The next version of Windows, code-named Longhorn, is still in the early stages of its journey to the retail corral, but ARN sister publication PC World’s hands-on look at a preview reveals features we'd love to have now - while raising some intriguing questions.
In addition to the interface revisions, including the new Sidebar, that we saw in our first glimpse of Longhorn, Microsoft has altered Windows Explorer, the program that controls the desktop and its computer- and file-browsing windows.
In our preview code (the official beta isn't due until the second half of 2004, and rumour has it that the upgrade may not ship until 2006), Windows Explorer routinely displayed much more information about files and computer resources than it does in Windows XP. New links in Explorer panels let users and/or applications associate search keywords, comments, and categories with files, data within files, or objects stored on other devices, computers, or networks. This is the first evidence of Longhorn's new WinFS file system, which lets you find related resources regardless of their physical location or object type.
Explorer's attractive displays of files and properties come courtesy of Longhorn's new graphics subsystem, code-named Avalon, which will hand much of its work to the PC's graphics subsystem.
Minimum requirements for the preview call for an 800-MHz Pentium III processor, 256MB of memory, and a graphics card with 32MB of video RAM. Such specs are beefier than XP requires, but Longhorn-capable systems should be commonplace by the time the OS ships.
Longhorn addresses some long-languishing Windows XP problems. The Internet Connection Firewall is on by default and has been upgraded to be bidirectional, stopping both incoming threats and any outgoing connections attempted by worms and Trojan horses.
Internet Explorer, meanwhile, at last includes a pop-up blocker just as every other Web browser in the world does, as well as plug-in and download managers and a convenient tracks-covering feature that clears all cache, cookie, history, and personal data. But Palladium security technology - now known as Next Generation Secure Computing Base (NGSCB) - isn't yet visible in the new OS.

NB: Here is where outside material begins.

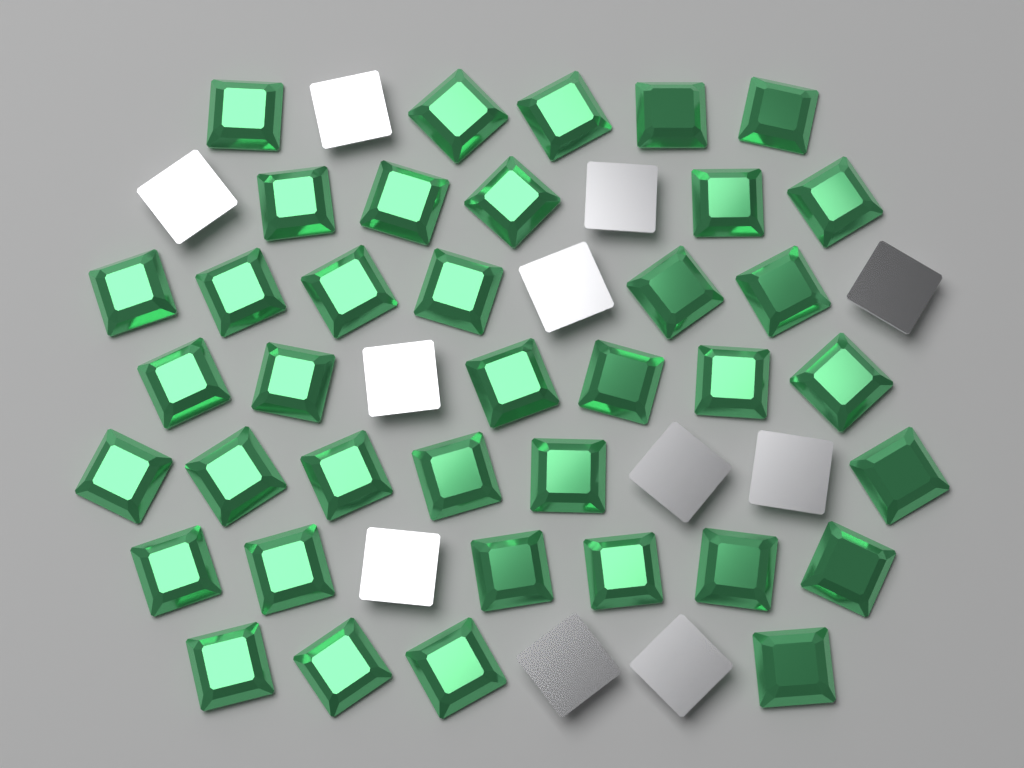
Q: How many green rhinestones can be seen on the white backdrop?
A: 38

Also new: Speech, a Windows XP Control Panel applet with no apparent purpose, in Longhorn contains an actual speech-recognition engine complete with training text. And a new User Accounts setting allows each user's appointments to display in the Login screen - but Longhorn so far lacks any bundled calendar software. This may simply be evidence of Longhorn's tighter linking with another upcoming Microsoft product: the next version of Office.

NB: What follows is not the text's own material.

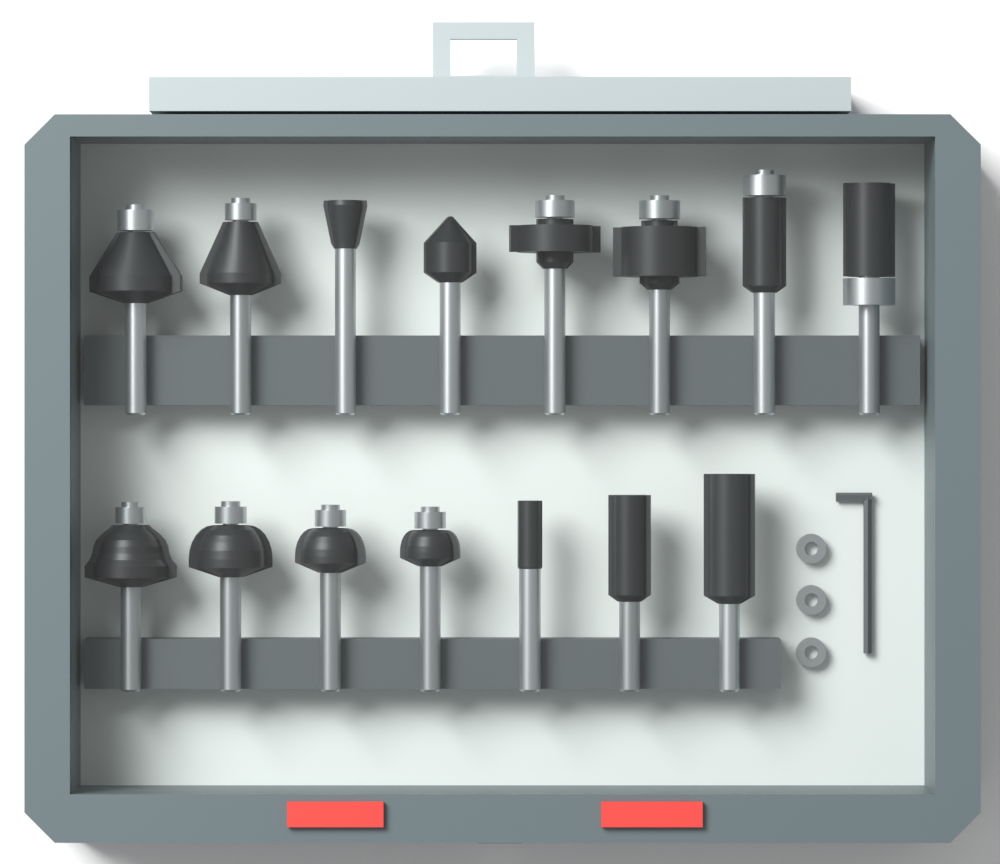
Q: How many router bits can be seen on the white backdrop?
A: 15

Longhorn may be a couple of years off, but Tablet PC users won't have to wait that long for an update. Microsoft plans to release a free upgrade, Windows XP Tablet PC Edition 2004, by mid-2004.
Code-named Lonestar, the upgrade focuses primarily on improving handwritten input. For example, when you place the pointer in a location that can take text (a document, browser address window, and so forth), the Text Input Panel - the window in which handwriting recognition takes place - will automatically appear as a small bubble that, when activated, will grow to its full size and appear close to the chosen text field instead of at the bottom of the display, as it does now.

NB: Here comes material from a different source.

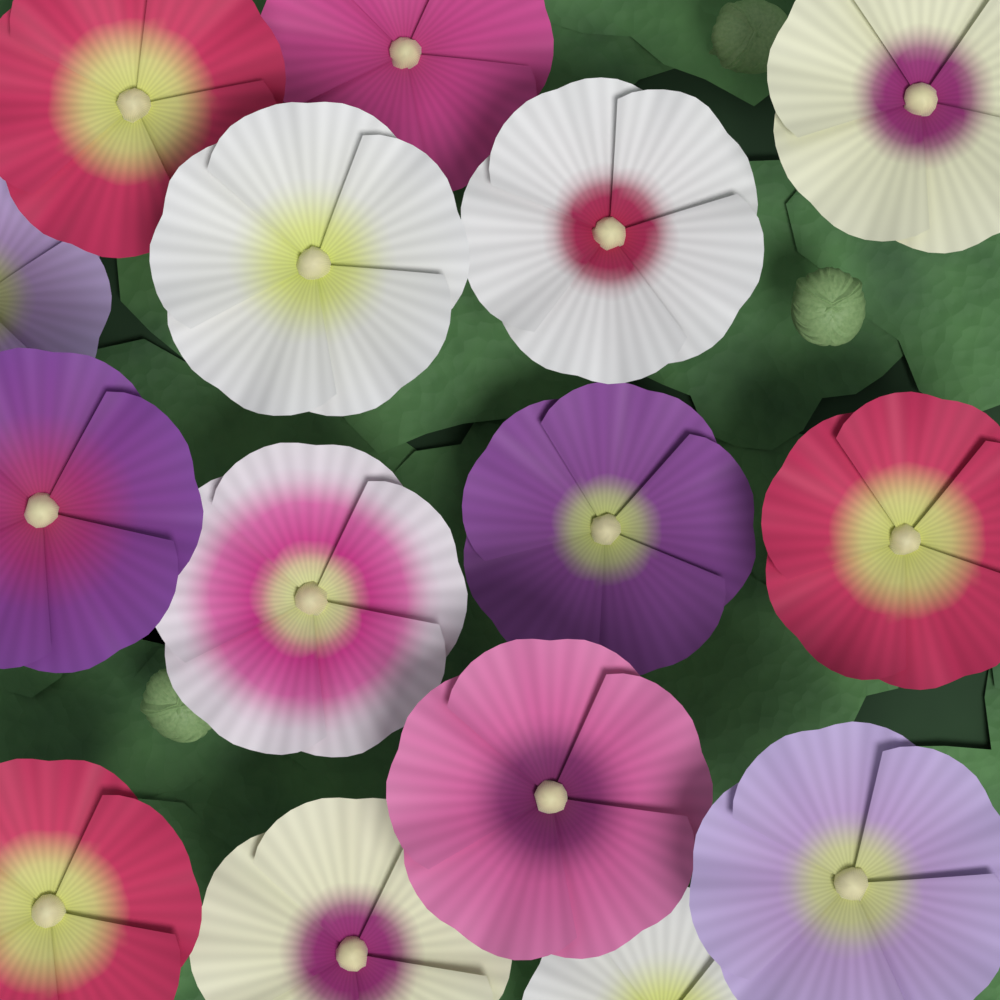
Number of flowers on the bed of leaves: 15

Microsoft has also given the TIP context-recognition capabilities - for example, if you're filling in a browser address window, the TIP will be more likely to recognise a URL as such. You'll also be able to catch and fix mistakes in the TIP before sending text to an application.
New development tools will allow creators of third-party applications to incorporate some of the operating system's new functionality into their software. Meanwhile, the beta of the upgrade is due in early 2004, with final code to follow sometime this spring.